I really knew Cleveland, but eventually I got an invitation to leave. A radio network came calling, but I didn't take the offer. My kids were young, and I had just been made news director of the television station where I worked. Had I taken the network offer, where would I have gone? What would have been my assignment? Could I have moved from that to television? Would I eventually have become a junketing correspondent, or a producer on the evening news? If it had ended too soon, where would I have been? What would I have done next? Would I have ever had the chances to learn about a place in the same way that I had gotten to know and understand Cleveland? Probably not.

Other opportunities came up from time to time, especially when the Morning Exchange was so hot. But I was having the ride of my life, doing more daily live television than anyone in the world. And, to borrow a line from Dorothy Fuldheim, I had a thousand friends.

So Linda and I are staying here. I don't want to wax rhapsodic; just put the case that we have so much people equity in Cleveland that we could never leave. Just as Bob Weaver has a life time of it in that little place in central West Virginia.

FRED GRIFFITH IS A NATIVE WEST VIRGINIAN

Emmy winner Fred Griffith is greater Cleveland's best known TV personality and newsman. He holds the national record for time on live TV, more than 13,700 hours. He has conducted over 40-thousand interviews, has written and produced scores of specials and documentaries, and has written and aired 2200 news commentaries.

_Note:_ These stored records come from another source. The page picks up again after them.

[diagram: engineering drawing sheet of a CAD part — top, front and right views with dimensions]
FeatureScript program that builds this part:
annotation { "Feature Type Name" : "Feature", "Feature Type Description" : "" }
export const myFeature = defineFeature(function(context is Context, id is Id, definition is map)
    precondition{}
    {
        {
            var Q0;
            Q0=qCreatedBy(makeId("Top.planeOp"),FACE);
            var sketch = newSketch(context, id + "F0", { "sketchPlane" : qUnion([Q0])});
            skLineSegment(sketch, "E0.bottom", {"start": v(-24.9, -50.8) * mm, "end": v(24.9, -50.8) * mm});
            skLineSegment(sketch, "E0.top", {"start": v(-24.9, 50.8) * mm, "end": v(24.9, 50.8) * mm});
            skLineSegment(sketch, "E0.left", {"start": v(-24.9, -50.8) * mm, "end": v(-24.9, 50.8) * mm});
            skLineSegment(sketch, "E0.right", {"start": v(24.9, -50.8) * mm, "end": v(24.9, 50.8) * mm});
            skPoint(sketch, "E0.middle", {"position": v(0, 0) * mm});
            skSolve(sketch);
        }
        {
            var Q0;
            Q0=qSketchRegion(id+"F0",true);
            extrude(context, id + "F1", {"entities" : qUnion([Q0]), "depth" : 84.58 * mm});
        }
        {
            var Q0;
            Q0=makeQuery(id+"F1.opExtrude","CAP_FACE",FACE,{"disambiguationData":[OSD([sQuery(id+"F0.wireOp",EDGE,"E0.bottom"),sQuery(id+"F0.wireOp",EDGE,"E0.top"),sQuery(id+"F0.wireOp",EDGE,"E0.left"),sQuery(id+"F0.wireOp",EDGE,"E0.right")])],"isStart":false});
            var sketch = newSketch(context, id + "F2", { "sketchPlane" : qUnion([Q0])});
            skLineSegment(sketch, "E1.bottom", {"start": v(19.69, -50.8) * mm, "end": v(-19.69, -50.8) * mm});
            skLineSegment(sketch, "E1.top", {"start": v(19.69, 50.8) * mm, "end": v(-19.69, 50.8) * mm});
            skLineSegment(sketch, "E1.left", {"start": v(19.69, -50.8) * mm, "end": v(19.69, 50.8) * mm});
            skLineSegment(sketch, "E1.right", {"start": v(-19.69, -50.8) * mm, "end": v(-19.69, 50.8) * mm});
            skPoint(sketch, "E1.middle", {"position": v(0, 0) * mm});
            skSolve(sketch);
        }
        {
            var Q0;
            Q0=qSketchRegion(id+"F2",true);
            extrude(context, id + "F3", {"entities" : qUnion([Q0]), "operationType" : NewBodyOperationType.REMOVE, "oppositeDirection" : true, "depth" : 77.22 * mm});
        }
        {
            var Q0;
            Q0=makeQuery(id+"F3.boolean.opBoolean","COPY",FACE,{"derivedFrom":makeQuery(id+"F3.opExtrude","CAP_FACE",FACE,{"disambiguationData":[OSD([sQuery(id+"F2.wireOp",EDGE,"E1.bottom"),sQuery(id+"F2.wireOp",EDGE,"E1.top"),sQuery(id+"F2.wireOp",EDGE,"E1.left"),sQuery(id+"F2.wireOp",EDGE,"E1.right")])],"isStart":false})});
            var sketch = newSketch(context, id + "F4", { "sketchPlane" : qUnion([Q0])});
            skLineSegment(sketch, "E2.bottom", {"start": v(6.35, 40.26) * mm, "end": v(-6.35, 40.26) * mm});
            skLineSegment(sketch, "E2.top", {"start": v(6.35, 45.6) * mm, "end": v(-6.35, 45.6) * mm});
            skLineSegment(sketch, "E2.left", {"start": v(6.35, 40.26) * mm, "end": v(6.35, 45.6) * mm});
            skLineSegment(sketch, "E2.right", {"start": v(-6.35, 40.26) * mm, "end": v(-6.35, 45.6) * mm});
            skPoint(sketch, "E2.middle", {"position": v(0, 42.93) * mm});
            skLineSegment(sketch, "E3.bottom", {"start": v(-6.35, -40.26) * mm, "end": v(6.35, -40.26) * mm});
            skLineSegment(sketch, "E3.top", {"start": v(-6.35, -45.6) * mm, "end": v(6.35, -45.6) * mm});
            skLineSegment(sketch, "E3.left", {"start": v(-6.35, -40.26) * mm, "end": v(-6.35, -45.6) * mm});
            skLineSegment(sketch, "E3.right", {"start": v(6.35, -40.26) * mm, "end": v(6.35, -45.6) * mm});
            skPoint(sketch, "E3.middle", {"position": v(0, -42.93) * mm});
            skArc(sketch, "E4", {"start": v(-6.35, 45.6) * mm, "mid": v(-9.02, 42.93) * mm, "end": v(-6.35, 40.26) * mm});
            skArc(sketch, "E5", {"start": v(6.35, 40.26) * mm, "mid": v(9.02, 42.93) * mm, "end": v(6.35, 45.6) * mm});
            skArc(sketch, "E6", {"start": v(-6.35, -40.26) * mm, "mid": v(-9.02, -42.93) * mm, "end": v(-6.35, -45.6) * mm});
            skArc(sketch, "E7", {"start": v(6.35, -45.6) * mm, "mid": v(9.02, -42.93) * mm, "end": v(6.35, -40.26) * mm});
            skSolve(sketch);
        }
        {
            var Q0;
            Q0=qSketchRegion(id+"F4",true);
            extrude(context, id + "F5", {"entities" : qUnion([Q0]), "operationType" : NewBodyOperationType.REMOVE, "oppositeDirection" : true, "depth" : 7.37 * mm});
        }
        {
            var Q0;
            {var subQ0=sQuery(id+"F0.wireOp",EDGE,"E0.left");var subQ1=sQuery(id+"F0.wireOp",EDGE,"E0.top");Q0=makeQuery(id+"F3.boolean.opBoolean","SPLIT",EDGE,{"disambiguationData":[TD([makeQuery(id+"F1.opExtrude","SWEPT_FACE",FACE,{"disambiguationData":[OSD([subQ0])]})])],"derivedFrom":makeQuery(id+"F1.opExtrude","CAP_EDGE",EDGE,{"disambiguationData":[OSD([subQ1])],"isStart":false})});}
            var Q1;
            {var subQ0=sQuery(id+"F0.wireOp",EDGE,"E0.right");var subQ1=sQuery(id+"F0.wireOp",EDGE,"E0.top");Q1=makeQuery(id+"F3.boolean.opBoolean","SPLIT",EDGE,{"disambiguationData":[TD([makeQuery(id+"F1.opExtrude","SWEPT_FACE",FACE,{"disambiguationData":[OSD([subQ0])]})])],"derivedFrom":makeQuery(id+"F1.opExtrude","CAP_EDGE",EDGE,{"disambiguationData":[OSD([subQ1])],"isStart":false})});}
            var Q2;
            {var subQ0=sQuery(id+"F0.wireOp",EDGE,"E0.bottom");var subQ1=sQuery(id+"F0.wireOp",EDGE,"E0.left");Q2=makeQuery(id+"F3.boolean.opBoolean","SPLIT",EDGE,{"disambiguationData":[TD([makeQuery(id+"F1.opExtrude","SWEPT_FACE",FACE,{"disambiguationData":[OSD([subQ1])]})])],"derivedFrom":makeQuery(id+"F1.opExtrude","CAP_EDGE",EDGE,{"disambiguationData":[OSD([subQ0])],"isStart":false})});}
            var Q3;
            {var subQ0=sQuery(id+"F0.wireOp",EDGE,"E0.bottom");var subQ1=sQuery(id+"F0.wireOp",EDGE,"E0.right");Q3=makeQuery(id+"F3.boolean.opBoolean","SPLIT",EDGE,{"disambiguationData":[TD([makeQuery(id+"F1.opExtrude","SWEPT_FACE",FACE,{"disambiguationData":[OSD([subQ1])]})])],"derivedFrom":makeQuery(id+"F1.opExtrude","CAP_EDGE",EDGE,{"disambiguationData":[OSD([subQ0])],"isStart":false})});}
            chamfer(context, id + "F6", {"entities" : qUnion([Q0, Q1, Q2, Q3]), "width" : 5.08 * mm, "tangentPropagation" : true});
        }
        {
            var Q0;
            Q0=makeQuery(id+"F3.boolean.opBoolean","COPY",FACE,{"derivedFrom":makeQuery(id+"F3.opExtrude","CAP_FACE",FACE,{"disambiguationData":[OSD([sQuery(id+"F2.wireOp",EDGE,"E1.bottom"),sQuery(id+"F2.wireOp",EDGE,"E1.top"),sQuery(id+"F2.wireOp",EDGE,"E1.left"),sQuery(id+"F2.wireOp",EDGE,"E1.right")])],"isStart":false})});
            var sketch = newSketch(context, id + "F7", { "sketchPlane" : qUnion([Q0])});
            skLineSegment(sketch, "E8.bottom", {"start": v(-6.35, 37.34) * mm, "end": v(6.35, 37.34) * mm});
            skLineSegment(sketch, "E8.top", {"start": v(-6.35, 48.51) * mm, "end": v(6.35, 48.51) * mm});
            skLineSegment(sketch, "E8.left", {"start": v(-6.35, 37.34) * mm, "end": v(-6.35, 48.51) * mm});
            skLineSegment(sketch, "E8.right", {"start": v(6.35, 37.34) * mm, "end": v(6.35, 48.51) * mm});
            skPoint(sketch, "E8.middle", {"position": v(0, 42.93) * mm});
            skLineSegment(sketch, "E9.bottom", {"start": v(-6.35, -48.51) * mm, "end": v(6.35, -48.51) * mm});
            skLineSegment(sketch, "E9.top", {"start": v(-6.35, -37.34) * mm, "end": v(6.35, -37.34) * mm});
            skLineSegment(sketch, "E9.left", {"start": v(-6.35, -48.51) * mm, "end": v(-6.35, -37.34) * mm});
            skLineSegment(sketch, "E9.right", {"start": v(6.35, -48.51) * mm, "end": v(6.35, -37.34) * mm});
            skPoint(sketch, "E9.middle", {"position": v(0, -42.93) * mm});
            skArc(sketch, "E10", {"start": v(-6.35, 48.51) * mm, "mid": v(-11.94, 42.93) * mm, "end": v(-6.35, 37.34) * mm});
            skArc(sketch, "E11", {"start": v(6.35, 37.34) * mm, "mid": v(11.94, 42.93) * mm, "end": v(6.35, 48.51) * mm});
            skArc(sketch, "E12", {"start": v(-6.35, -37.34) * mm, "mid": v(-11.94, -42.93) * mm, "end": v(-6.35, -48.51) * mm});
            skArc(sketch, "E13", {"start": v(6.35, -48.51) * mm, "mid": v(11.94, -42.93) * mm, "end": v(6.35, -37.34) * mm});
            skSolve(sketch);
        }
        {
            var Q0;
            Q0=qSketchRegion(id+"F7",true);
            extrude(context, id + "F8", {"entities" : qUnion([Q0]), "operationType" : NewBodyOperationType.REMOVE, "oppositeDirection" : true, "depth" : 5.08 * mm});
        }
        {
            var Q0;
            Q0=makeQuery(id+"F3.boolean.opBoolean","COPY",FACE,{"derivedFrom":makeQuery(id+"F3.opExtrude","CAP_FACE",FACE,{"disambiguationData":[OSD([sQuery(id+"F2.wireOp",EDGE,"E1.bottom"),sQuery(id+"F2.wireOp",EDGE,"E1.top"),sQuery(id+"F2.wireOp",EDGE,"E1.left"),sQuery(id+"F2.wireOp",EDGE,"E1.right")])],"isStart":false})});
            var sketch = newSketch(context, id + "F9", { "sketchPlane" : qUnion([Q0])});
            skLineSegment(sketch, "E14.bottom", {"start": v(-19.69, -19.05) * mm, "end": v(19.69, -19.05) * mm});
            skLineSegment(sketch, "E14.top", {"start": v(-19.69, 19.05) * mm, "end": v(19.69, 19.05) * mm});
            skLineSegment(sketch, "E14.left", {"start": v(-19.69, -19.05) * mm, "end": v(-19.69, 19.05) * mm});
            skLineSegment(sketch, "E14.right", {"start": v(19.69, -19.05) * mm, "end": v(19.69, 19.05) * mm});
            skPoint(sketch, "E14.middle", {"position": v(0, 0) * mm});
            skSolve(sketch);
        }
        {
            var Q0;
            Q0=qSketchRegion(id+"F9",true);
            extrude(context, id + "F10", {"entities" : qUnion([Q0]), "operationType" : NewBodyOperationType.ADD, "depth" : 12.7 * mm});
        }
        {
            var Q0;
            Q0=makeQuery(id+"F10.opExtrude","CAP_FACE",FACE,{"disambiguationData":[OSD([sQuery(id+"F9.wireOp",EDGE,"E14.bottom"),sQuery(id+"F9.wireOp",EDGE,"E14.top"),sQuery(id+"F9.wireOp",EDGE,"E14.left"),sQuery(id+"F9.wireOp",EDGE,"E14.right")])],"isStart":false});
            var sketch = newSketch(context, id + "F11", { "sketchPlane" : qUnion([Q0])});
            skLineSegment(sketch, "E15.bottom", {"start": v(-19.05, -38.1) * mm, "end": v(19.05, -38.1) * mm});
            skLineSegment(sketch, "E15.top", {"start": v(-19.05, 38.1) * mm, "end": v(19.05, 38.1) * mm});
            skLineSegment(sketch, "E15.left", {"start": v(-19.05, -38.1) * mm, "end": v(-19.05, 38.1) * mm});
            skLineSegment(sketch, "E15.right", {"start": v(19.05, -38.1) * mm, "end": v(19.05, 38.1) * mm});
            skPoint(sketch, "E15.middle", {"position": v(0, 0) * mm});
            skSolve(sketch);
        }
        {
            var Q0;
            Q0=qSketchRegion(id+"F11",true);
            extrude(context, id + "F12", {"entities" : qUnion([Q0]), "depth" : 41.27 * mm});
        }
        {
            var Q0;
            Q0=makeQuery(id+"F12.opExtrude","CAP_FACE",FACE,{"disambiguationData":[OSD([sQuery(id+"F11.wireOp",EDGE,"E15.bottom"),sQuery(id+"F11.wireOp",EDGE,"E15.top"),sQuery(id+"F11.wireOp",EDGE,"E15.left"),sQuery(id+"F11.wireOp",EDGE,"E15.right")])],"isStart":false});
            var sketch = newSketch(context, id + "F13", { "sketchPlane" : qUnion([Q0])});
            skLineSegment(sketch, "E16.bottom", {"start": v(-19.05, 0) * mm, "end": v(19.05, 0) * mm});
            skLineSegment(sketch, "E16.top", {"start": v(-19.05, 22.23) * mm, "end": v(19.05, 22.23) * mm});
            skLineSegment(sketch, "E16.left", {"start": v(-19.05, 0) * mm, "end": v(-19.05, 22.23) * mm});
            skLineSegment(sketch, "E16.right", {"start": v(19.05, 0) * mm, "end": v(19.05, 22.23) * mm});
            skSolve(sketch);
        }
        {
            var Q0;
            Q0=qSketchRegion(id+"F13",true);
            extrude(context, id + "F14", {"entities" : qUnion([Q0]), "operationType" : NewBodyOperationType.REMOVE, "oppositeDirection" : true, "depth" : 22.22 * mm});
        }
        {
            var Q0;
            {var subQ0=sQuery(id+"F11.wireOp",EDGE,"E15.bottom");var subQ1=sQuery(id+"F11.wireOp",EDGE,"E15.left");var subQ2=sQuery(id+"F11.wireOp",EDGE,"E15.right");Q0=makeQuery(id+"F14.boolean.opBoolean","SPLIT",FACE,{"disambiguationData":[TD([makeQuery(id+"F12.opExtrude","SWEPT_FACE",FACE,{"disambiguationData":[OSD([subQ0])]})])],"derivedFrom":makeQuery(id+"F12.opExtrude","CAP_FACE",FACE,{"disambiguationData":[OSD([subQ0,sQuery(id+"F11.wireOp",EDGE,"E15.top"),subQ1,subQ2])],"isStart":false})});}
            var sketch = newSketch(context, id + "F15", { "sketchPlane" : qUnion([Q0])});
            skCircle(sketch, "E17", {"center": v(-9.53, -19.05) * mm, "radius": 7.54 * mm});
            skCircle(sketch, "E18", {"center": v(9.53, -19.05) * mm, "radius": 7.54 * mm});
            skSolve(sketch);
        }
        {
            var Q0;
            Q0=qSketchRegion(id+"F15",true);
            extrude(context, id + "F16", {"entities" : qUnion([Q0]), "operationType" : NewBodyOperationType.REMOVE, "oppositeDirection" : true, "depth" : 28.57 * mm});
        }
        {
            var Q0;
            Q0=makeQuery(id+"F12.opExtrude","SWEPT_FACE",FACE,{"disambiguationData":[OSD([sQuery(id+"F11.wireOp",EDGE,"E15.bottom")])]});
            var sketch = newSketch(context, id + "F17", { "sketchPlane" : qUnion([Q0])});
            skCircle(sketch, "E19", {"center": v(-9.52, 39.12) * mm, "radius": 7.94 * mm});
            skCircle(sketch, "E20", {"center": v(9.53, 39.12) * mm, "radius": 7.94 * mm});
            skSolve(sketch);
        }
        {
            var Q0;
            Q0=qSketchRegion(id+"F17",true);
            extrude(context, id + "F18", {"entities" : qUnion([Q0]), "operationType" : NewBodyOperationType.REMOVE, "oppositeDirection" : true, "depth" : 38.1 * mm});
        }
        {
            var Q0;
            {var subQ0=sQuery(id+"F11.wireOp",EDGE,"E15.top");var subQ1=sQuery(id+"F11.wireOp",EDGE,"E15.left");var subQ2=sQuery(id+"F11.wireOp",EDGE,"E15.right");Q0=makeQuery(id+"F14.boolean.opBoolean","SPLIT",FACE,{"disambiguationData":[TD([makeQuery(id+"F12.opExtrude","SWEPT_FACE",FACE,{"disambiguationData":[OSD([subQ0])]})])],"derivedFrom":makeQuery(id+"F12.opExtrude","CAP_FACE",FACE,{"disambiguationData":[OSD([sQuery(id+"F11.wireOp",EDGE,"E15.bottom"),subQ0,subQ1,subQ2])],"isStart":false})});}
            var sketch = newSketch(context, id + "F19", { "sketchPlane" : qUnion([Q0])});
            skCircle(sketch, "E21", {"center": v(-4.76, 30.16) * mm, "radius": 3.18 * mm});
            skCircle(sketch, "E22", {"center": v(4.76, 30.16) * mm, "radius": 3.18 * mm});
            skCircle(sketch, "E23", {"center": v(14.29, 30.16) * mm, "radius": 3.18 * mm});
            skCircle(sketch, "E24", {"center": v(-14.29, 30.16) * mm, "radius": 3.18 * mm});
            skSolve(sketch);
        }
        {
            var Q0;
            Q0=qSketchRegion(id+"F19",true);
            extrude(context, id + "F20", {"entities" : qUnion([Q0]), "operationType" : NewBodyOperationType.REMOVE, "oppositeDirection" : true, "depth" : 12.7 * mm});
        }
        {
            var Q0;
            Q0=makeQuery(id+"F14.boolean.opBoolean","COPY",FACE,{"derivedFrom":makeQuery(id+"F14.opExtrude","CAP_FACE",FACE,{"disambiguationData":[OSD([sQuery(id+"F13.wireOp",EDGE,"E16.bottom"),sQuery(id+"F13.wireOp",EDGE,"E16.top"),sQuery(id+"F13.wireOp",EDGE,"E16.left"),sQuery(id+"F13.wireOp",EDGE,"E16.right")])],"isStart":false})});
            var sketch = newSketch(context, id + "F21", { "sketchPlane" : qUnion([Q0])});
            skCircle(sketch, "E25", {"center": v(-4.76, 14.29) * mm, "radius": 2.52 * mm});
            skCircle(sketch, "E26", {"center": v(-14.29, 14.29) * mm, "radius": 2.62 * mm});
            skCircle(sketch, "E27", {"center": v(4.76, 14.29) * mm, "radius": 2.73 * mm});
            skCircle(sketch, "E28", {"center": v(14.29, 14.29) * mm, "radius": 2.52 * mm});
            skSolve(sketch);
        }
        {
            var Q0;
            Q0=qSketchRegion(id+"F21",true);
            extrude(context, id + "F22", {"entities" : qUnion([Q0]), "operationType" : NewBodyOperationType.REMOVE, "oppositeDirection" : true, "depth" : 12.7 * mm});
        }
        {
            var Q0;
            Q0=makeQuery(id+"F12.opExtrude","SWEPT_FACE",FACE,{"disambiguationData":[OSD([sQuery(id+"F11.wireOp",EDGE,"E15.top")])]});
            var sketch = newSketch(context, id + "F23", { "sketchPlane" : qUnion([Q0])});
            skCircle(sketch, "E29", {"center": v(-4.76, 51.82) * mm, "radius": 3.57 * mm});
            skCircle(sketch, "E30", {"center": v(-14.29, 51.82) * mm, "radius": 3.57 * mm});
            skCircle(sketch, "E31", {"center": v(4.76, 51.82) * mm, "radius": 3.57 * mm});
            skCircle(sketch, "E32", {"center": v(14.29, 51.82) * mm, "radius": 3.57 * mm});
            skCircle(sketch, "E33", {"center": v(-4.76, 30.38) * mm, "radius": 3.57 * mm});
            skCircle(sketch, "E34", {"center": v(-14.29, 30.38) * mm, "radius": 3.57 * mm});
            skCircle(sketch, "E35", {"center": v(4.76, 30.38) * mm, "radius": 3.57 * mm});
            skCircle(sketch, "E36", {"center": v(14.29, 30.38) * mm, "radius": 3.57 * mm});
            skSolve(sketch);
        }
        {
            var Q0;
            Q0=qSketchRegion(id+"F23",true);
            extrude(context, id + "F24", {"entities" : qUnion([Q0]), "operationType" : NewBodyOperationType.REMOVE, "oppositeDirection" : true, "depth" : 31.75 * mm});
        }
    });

Fred Griffith has worked in Cleveland broadcasting since 1959. He is now with WKYC, the NBC affiliate in Cleveland. For 33 years he was with WEWS, as a reporter, news producer, news and public affairs director, and for over 26 years, host of the daily two hour Morning Exchange program. He is in the Cleveland Press Club Hall of Fame and holds the Distinguished Service Award from the Society for Professional Journalists and the Cleveland Association of Broadcasters Award for Excellence. In 1992 was inducted into the television academy's Silver Circle.

Griffith grew up working in his family's restaurant in Charleston, West Virginia. He majored in philosophy at West Virginia University. After service as an Air Force officer, he became a broadcast journalist, working as a radio news director in Charleston before moving to Cleveland.

He has been a serious climber and a long distance runner, and is among the small group of people who have stood at both the north and south poles. He has been to every continent.

He has worked with his wife, Linda, on five cookbooks.

He is a columnist for Currents, published by the Chagrin Valley Times.